Moralidade pública

Excessos cometidos pelo MP devem ser punidos penalmente

Autor

  • Ericson Meister Scorsim

    é advogado doutor em Direito pela USP autor do livro “Televisão Digital e Comunicação Social: aspectos regulatórios” e mantém o site www.tvdigital.adv.br

16 de fevereiro de 2005, 18h21

A Constituição brasileira de 1988 representa uma resposta para o passado arbitrário da administração pública, mas ao mesmo tempo uma proposta para o futuro da sociedade brasileira no sentido de correção das desigualdades sociais, de promoção dos direitos fundamentais e de consolidação da democracia. É a Constituição que contém as principais instituições republicanas brasileiras, e cuja força normativa depende da cultura jurídica presente no povo brasileiro.

Nesse contexto, foi catalogado o princípio da moralidade administrativa que vincula a atuação da administração pública. Ora, o administrador público deve exercer suas funções com base no interesse público e não com base em seus interesses particulares e sua vontade. Trata-se de um postulado da República brasileira que vincula os agentes públicos que desempenham funções administrativas, jurisdicionais e legislativas. Em defesa da moralidade administrativa, a Constituição previu que os atos de improbidade administrativa importarão em suspensão dos direitos políticos, perda da função pública, indisponibilidade dos bens e ressarcimento ao erário, conforme lei.

No plano infraconstitucional, a Lei nº 8.429/92 veio a disciplinar a ação judicial destinada ao combate dos atos de improbidade administrativa, praticados por agentes públicos ou por particulares, que importam em enriquecimento ilícito, causam prejuízo ao erário ou atentam contra os princípios da Administração Pública. E a aplicação da referida lei, por intermédio do Ministério Público, contribuiu — e muito — para a democracia brasileira.
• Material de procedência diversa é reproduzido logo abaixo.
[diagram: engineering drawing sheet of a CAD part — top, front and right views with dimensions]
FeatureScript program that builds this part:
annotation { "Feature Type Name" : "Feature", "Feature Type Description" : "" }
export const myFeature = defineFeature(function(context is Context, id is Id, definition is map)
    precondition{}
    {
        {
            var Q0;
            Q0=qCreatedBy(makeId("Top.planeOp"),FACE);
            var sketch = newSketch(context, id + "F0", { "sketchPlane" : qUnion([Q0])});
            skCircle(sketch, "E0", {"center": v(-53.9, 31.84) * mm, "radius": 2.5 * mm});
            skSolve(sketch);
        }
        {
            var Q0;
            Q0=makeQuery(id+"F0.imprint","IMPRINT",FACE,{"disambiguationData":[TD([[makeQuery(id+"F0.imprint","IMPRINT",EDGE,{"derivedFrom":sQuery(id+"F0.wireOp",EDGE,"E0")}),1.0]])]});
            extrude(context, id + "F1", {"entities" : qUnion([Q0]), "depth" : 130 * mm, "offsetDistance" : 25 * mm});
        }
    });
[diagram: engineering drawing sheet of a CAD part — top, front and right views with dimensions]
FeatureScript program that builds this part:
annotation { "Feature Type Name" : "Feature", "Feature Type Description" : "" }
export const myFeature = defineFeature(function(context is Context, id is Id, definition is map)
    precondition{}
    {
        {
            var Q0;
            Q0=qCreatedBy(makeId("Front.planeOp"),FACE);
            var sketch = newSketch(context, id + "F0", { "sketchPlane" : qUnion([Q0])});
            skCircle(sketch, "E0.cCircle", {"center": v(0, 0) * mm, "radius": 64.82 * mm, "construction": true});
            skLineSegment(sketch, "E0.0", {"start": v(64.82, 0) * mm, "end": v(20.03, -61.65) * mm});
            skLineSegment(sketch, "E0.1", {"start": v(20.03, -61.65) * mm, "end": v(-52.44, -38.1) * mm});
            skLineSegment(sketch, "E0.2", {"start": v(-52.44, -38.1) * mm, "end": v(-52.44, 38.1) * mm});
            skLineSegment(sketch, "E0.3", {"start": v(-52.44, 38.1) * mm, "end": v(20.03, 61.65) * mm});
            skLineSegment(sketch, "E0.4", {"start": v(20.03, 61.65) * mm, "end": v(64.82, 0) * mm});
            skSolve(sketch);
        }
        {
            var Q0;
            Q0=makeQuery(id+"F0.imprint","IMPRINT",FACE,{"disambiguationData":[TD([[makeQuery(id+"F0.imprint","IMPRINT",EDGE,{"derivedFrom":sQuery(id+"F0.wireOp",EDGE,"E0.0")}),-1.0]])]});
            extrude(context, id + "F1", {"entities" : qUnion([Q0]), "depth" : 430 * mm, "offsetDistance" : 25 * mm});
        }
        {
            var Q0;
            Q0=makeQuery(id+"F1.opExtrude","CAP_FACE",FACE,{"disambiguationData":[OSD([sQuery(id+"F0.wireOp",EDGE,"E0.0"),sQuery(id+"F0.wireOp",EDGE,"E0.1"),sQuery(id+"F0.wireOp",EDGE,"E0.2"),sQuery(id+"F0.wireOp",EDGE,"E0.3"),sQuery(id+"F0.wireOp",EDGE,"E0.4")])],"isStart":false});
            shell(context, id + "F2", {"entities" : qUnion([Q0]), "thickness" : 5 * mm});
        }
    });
Com efeito, o controle efetuado pelo do Ministério Público dos atos praticados pela administração pública veio a sedimentar ainda mais a noção republicana em nossa jovem democracia.

Entretanto, a atuação isolada de alguns membros do Ministério Público representa um retrocesso em nossa histórica republicana, em particular quando acionam a mídia para exibir as suas ações, vindo a massacrar os direitos à honra, à imagem e ao bom nome (cite-se os casos Alceni Guerra, Ibsen Pinheiro, Escola Base de São Paulo, entre outros). De fato, sabe-se do ajuizamento de temerárias ações civis públicas contra os supostos atos de improbidade administrativa, despidas de indícios ou provas. Ocorre que essas ações temerárias são censuradas pela referida lei ao prever que a autoridade judicial deve extinguir o processo em sendo detectada a inadequação da ação de improbidade.

É que o legislador sabiamente identificou que nem todos os atos ilegais configuram improbidade administrativa. Uma ação de improbidade administrativa somente é adequada se for necessária e proporcional à defesa do interesse público. As ações temerárias são aquelas desnecessárias e desproporcionais à tutela do interesse público. Em alguns casos, a ação configura-se como uma medida necessária, entretanto, excessiva em face do interesse público, ou seja, a sua propositura pode causar mais danos que efetivamente proteger o interesse público.

Os excessos cometidos no ajuizamento dessas ações ensejam a responsabilidade civil, administrativa e penal, pois, como ensina Geraldo Ataliba: “Regime republicano é regime de responsabilidade. Os agentes públicos respondem pelos seus atos”. E, ainda conforme o mesmo autor, “as instituições republicanas foram engendradas para evitar abusos, para banir o despotismo e preservar o bem comum contra os arbítrios do homem. As instituições republicanas realizam de forma excelente o postulado impessoal do rule of law, o governo das leis, e não dos homens”. Enfim, o princípio republicano também rege a conduta dos membros do Ministério Público.